Selected text:
***

Without question, to already have recognized and received unconditional love from a parental figure is to have experienced the type of love that must exist within oneself for the greatest amount of emotional stimulation to be produced from one's family. Additionally, having experienced such love from a family member will ease the further development of healthy feelings involving others outside of the family (and ourselves). Unfortunately, for many of us, such unconditional love is nothing more than an intellectual concept. It is something that we have read about, imagined, recognized in others--but never experienced. Instead, our families have historically been an overwhelming source of conflict and stress, forcing unnatural and/or cataclysmic events into our lives such as adoption; verbal/emotional, physical or sexual abuse; neglect; death/divorce, etc. Additional sources of familial stress might stem from the parenting style in which you were raised: with authoritative, critical and/or perfectionistic parenting styles triggering lifelong issues with anxiety, lack of confidence and overall emotional imbalance/low self-esteem. Or, you may have derived stress from a constant parental pressure to succeed in all areas of your life. For some, after many years of struggling with such "family issues", you may have even made the conscious decision to resign yourself to the fact that you will never have the opportunity to experience the power and positive emotions that can be produced by an association with a healthy family. Which, of course, is a deception…but one that provides a temporary relief over the alternative.

All healthy human beings need to feel loved by someone they would consider to be "family". All healthy human beings need to feel a connection to a parent/parent figure--this sense of "family" is a necessity in life. Can one be happy without ever experiencing it? Yes, but it will take an extraordinary emotional adjustment, with the family being replaced by some other significant nurturing target--like God, or animals. Otherwise, it is not hard to see how the development of relationship addictions and romantic obsessions might be used to balance the enormous emotional burden of not experiencing the unconditional love sought through one's family. Even those adults who go on to connect with their own spouse/children in a deeply emotional way, continue to require a personal connection to their family or origin (whether that family is biological or not is irrelevant). Those who have broken their ties with their family of origin (either through choice or through circumstance) will continue to suffer emotional consequences as a result of this disruption. Granted, the amount of relief gained from the disruption may outweigh the stress that continuing the relationship would have otherwise caused, but stress will be experienced when a person has no healthy connection to their "family of origin"--and their parents, in particular.

Exercise: Families of Origin

What is important in this lesson, is that you take time to examine your feelings towards your family of origin. Not your surface feelings that produce an instant emotional response, but to honestly examine the efforts, intentions and messages that were communicated to you throughout your life span from important family members--especially those fulfilling a parental role. To spend some time considering the amount of emotional stress/relief that your family of origin has produced throughout your life.

Spend fifteen minutes thinking about the role your family has played in your life. Don't write, don't watch TV, don't do anything but think about your own family of origin. As you think, consider the following:

1) What does unconditional love mean to you, and have you ever experienced it? From whom? Towards whom?

2) How did the parental style in which you were raised affect you both positively/negatively?

When you have finished, discuss your thoughts with someone you trust. And/or, post them in the support forum for feedback.

***

What to work on:
A. Translate this sentence from the family text into Spanish: "All healthy human beings need to feel loved by someone they would consider to be "family"."
B. Answer these from the family text:
(i) How long should you spend thinking about your family in the exercise?
(ii) What two examples are given of a nurturing target that might replace the family?
(iii) Which parenting styles are named as triggering lifelong issues with anxiety?
C. Please rewrite the part of the family text starting at "What is important" and ending at "whom? Towards whom?", renaming "family of origin" to "original family" wherever it appears.
Use only the family text to complete these.

Data excerpt:

***

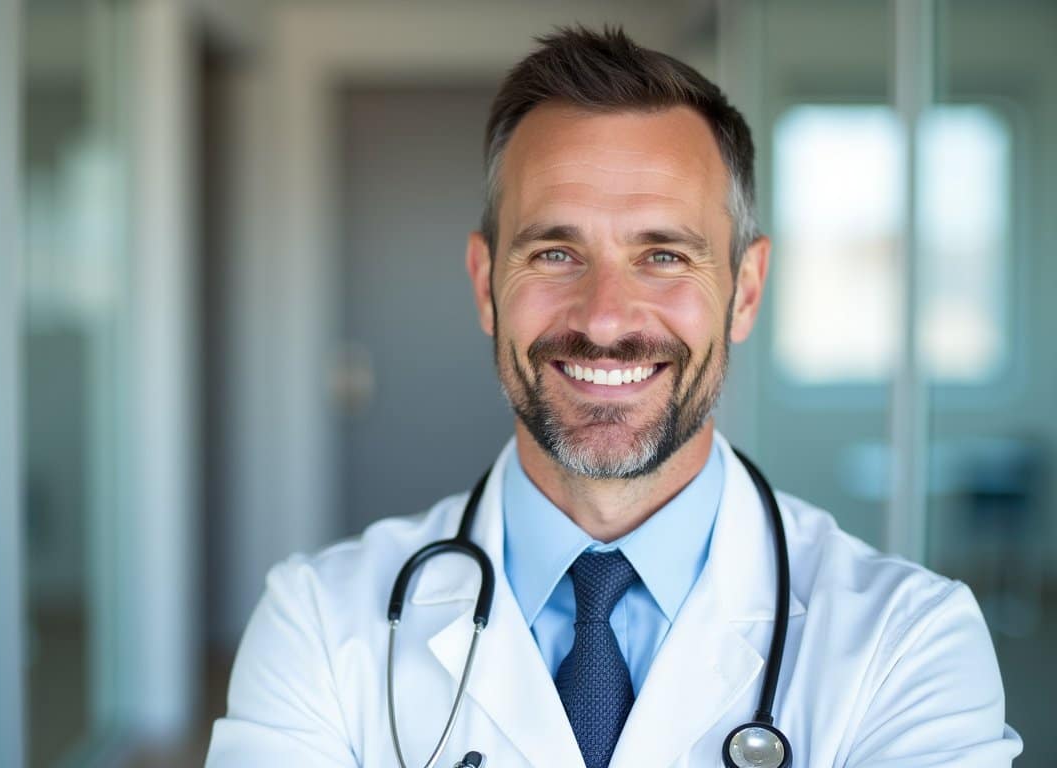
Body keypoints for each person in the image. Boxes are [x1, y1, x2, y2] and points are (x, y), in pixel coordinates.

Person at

***

Solutions below:
A. Todos los seres humanos sanos necesitan sentirse amados por alguien a quien considerarían su «familia».

B.
(i) Fifteen minutes.
(ii) God, or animals.
(iii) Authoritative, critical and/or perfectionistic parenting styles.

C.
What is important in this lesson, is that you take time to examine your feelings towards your original family. Not your surface feelings that produce an instant emotional response, but to honestly examine the efforts, intentions and messages that were communicated to you throughout your life span from important family members--especially those fulfilling a parental role. To spend some time considering the amount of emotional stress/relief that your original family has produced throughout your life.

Spend fifteen minutes thinking about the role your family has played in your life. Don't write, don't watch TV, don't do anything but think about your own original family. As you think, consider the following:

1) What does unconditional love mean to you, and have you ever experienced it? From whom? Towards whom?